It wasn't always like this. Remember when the Republican party wanted to keep government out of America's bedrooms? Despite the American people's increasing and matter-of-fact acceptance of gays and lesbians, this GOP gay witch hunt has only seemed to increase in its intensity, becoming even more shrill and more embarrassing.

We were once again given a strong reminder of this at Elena Kagan's confirmation hearings, when Republican senators hosted a four day-long attack on the nominee based on one issue--her opposition to Don't Ask, Don't Tell, the anti-gay policy that is not only overwhelmingly unpopular across the political spectrum, but is unlikely to even be on the books by this time next year.

This line of attack was catnip for the GOP because it provided a too tempting mix of three Republican stock favorites: provoking resentment of gay people, accusing Democrats of being anti-military, and insinuating the existence of an Ivy League East Coast Elite Conspiracy.

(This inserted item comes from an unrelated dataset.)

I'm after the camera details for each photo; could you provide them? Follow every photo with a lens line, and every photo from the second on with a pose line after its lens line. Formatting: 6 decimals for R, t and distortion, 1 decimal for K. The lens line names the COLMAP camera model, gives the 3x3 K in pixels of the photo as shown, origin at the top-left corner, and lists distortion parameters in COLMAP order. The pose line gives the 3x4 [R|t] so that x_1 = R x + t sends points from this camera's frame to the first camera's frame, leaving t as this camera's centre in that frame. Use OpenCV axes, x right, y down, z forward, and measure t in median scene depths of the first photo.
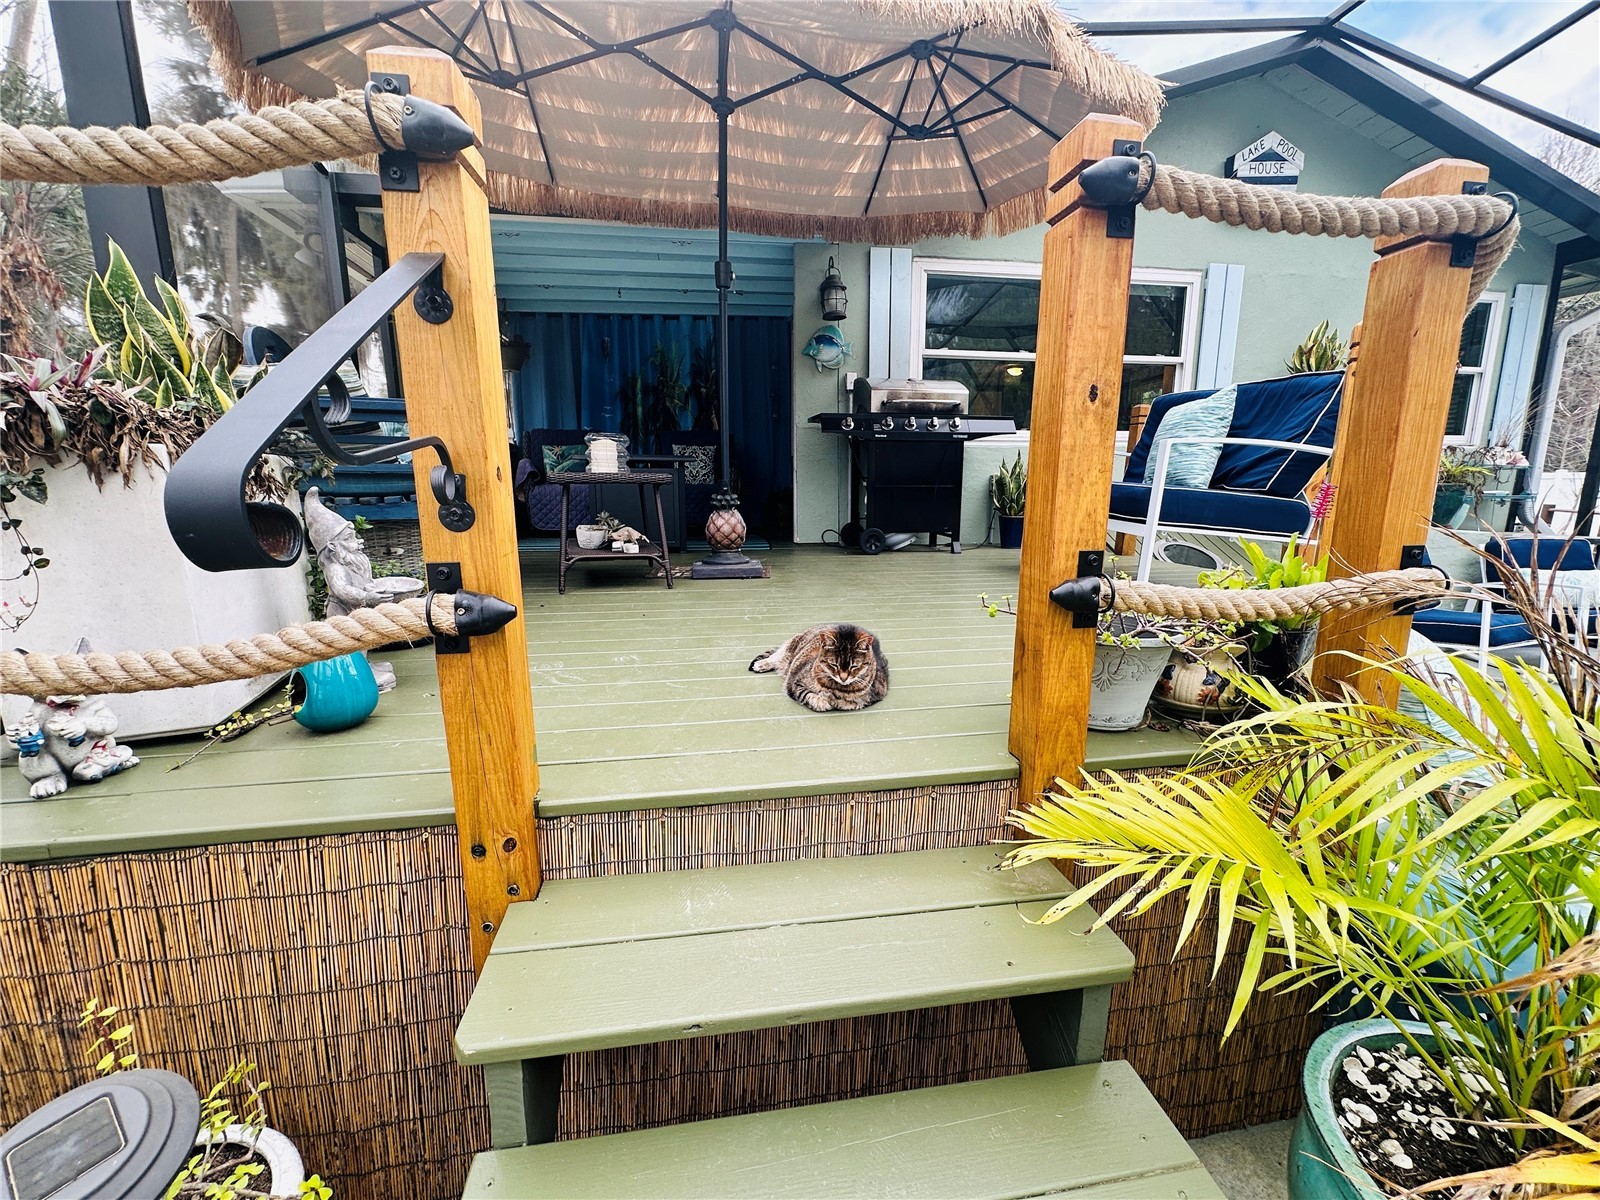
lens RADIAL K [[641.9, 0, 806.5], [0, 641.9, 605.6], [0, 0, 1]] dist [-0.003263, 0.000219]
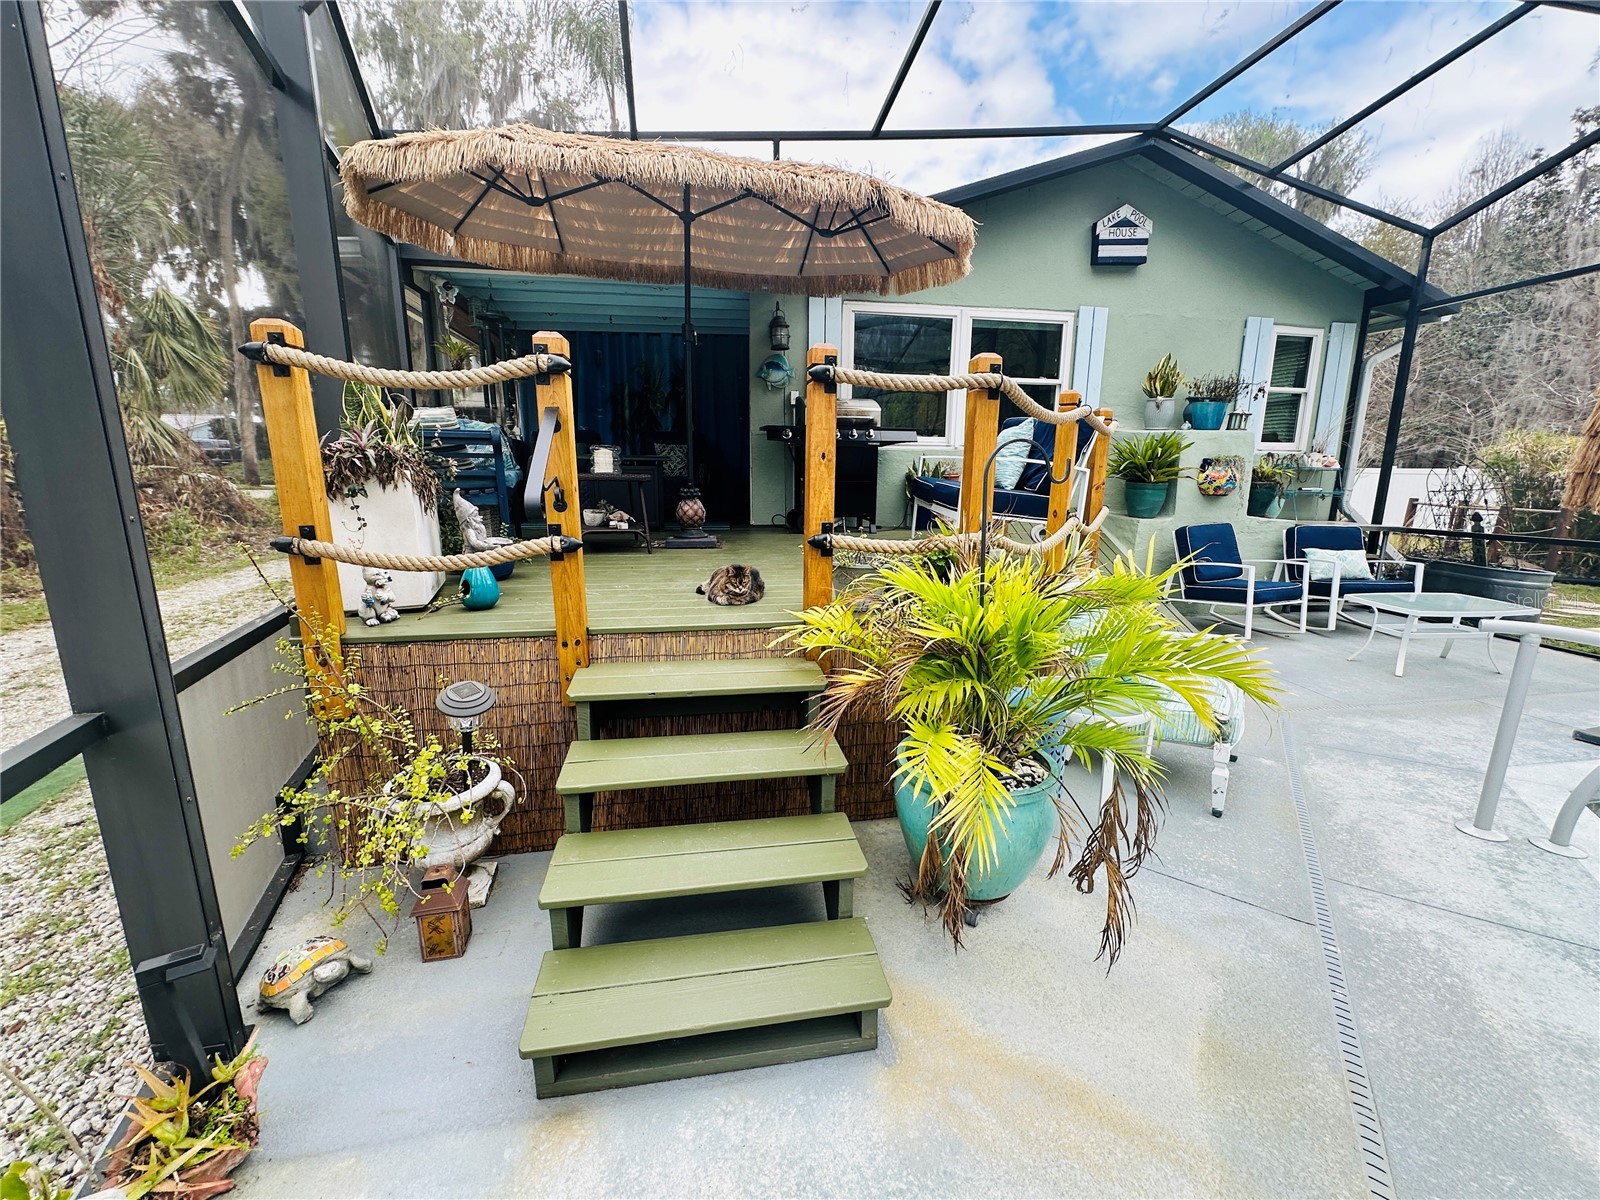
lens RADIAL K [[641.9, 0, 806.5], [0, 641.9, 605.6], [0, 0, 1]] dist [-0.003263, 0.000219]
pose [[0.999762, 0.005274, 0.021178, 0.084649], [-0.005734, 0.999747, 0.021739, 0.043395], [-0.021058, -0.021855, 0.999539, -0.349810]]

With so many critically important issues facing the country and the world, this Republican obsession came off as a ridiculous hot mess of intolerance and irrelevance.

The actual accusation that the GOP levied at Kagan--that she was somehow hostile to the military because she set up an alternate location for military recruitment at Harvard Law School in order to accommodate both the school's non-discrimination policy and military recruiters--was widely discredited and absolutely denied by many Harvard Law students who readily found military jobs during Kagan's tenure.

Yet Republicans in the Senate were fixated on the Pro-Gay, Pro-Harvard, Anti-Military axis. Sen. Jeff Sessions, the leading Republican on the committee, spent the majority of his time at the hearings badgering Kagan about her actions as dean, and his party brought in three men in uniform--Republican activists who had, it seemed, never actually met Kagan--to testify against her. (This testimony included some ironic exchanges in which the witnesses compared Harvard's military recruiting policy to racial segregation--a comparison that noted civil rights activist Sen. Sessions ate up).

Had they thought about it rationally, the GOP might have chosen another topic. The American people have overwhelmingly rejected discrimination in military service, and Don't Ask, Don't Tell is in the process of being phased out by Congress and the military: Kagan's firm opposition to the policy is solidly in the mainstream, and entirely compatible with support for the armed forces. To most of the country, there are more important issues than the placement of Career Placement at Harvard.

But the Republicans' gay obsession will apparently flourish as long as it can still be sold to a shrinking extreme-right base. When will the Republican rank and file tell their leaders that they are concerned about things other than holding back the tide of progress toward equality?